Check your understanding:
[A] Edit the text about Inestrillas from "At any other" up to and including "Spanish holiday home.", swapping "heating" for "hot water".
[B] Decide whether each statement agrees with the text about Inestrillas, answering yes or no and quoting the words that decide it: (i) the house has internet; (ii) the house sits at the foot of a 10km climb; (iii) the village has a shop within walking distance.
[C] Answer these questions using the text about Inestrillas:
(i) In which region is the parents' house?
(ii) How far is the house from the swimming pool?
(iii) What game does the family play instead of Xbox?

A few hours south of where I live in the Basque Country, in the region of La Rioja, my parents have a house where we have spent every summer and Easter holiday I can remember. In the summer, our place in Inestrillas makes for the perfect getaway. A 5-minute stroll from the swimming pool and sitting at the foot of a 10km climb, it is perfect for both training and relaxing.
At any other time of the year however, our house is not for the faint hearted. Hidden in an almost deserted village where there isn’t so much as a shop in walking distance, our house has no heating, television or internet. To any relatives or other visitors to Inestrillas we are always careful to talk down our place before they arrive. The house is best described to people as something nearer to “posh camping” than a Spanish holiday home.
The lack of home comforts brings the family together, we are forced to read books rather than Twitter feeds and play Scrabble instead of Xbox. When we were younger, me and my sister ventured outside for entertainment. We’d make friends with other local kids, spending the days seeing who could leave the longest rear wheel skid mark on our mountain bikes or daring each other to jump in the river. In the past few years the place has been a perfect escape from team accommodation and great for my training. The mental break from being in a familiar location and the great roads have seen most of my best rides come just after an Easter stint in Inestrillas. So after a patchy start of the season, when the holidays came around, it was time for me to go to the land that WiFi forgot.

Excerpted data:
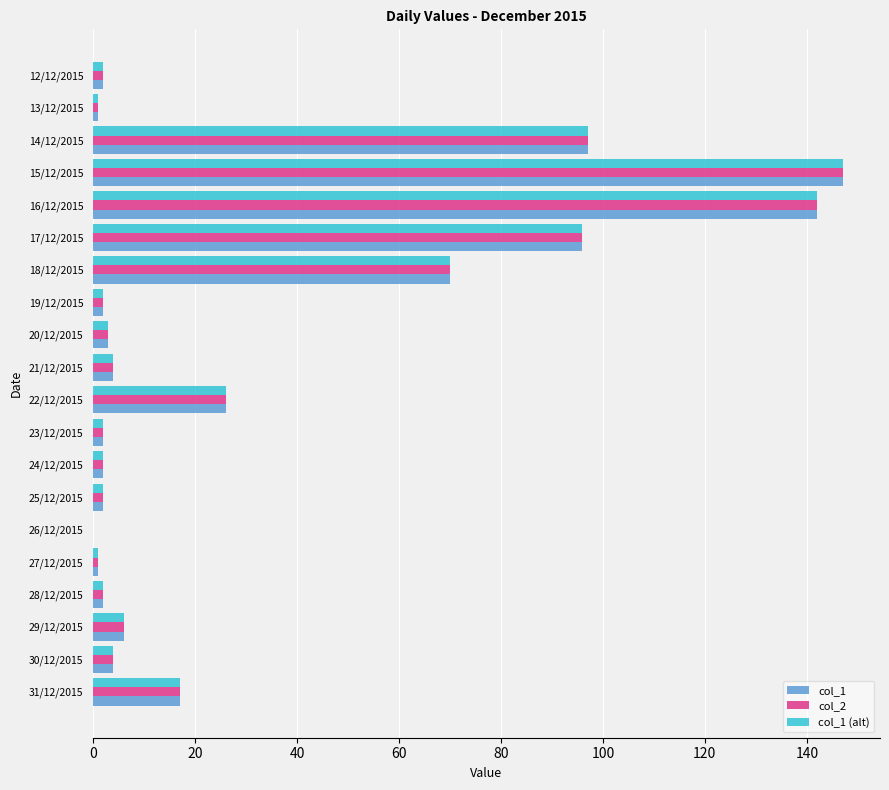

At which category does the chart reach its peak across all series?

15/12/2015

==

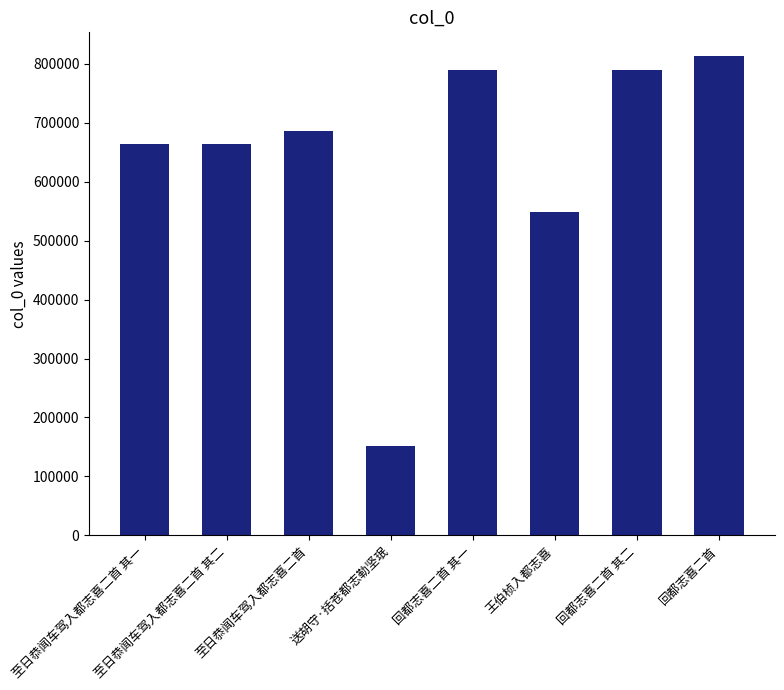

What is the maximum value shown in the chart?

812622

Activity answers:
[A]
At any other time of the year however, our house is not for the faint hearted. Hidden in an almost deserted village where there isn’t so much as a shop in walking distance, our house has no hot water, television or internet. To any relatives or other visitors to Inestrillas we are always careful to talk down our place before they arrive. The house is best described to people as something nearer to “posh camping” than a Spanish holiday home.

[B]
(i) No: "our house has no heating, television or internet"
(ii) Yes: "sitting at the foot of a 10km climb"
(iii) No: "there isn’t so much as a shop in walking distance"

[C]
(i) La Rioja
(ii) A 5-minute stroll
(iii) Scrabble